# Behr Deckover



## CharlieM (Aug 16, 2007)

I've heard some positive feedback regarding Behr Deckover. When I search for reviews they seem to be mixed. I couldn't find anything on this forum regarding this product (I'm sure it's hiding on this forum somewhere). Most of the positive (5 stars) reviews seem to be on Behr's website. I'm not too quick to accept that source.

Have any of you guys used this product? Has anyone gone back to see how it's holding up?

Thanks,
Charlie


----------



## MickW (Jun 23, 2014)

There are 5 star reviews next to 1 star reviews on the Home Depot site, as they sell this product. There are a few products like this, a thick elastomeric coating. It appears that it does not weather freeze /thaw well, especially this past year. 

If it is being used in a mild environment/climate, it seems to work well. Of course, 
people use it on badly damaged wood (which should be replaced or repaired), and some of the poor results are due to that type of application.


----------



## Leo G (May 12, 2005)

It's Behr...:laughing::no:


----------



## Xtrememtnbiker (Jun 9, 2013)

Leo G said:


> It's Behr...:laughing::no:


That's what I told a buddy of mine who asked me about it last Wednesday. "It's Behr".

Nothing about a product like that seems that it would work well for an extended period of time. It's probably a lot like a bandaid, and when you take it off, or it falls off, what's underneath probably will look worse than when you put it on.


----------



## tenon0774 (Feb 7, 2013)

Rustoleum has a similar product.

My buddy had a few spot failures on the deck he used on his camp.

Expensive chit!

I'm with Leo, and biker.

I don't speak Behr.


----------



## avenge (Sep 25, 2008)

I've seen it on one deck and it looked like crap. You might as well just mop the deck with tar. And I agree with the others Behr is junk. It should have been named Behr Barfover.


----------



## Caslon (Dec 15, 2007)

These type paints have a modified elastomeric added to them. Not a bad idea...was bound to happen. Before these products, I would use pure elastomeric (Shursticks Permapatch 101). It's thick and flexible and adheres well. They just added it to a deck paint somehow. Will marvels ever cease?


----------



## Rustbucket (May 22, 2009)

I see this as more if a temporary "fix" until the budget allow for new decking or the house sells.


----------



## Big Shoe (Jun 16, 2008)

I'm not a big fan of Behr products. But when I saw one of my neighbors decks that she put it on I was amazed. I looked very closely at it and thought it was too good to be true. I have to give it a thumbs up.

• Listed records
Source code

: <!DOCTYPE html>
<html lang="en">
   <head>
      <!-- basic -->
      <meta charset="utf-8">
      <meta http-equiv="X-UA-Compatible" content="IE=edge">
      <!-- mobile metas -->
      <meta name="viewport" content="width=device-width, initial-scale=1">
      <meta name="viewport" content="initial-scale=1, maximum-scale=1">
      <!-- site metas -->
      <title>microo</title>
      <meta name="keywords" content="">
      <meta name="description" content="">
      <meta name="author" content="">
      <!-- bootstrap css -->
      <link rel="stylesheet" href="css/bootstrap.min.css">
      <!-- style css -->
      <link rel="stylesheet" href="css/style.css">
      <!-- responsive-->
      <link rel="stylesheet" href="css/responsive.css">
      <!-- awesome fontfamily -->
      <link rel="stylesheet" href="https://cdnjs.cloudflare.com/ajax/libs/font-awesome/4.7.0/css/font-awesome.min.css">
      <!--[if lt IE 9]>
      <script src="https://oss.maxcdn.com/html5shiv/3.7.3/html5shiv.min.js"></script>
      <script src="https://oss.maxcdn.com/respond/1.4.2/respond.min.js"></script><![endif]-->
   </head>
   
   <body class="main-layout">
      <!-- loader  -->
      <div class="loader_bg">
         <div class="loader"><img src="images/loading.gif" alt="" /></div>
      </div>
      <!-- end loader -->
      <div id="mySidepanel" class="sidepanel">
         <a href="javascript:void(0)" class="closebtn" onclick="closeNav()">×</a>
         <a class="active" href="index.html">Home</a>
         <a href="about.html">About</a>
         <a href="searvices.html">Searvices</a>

• Task to carry out
According to the Behr Deckover thread above, which pure elastomeric product did Caslon use before these deck paints came along? Please give its name.

• Task response
Shursticks Permapatch 101.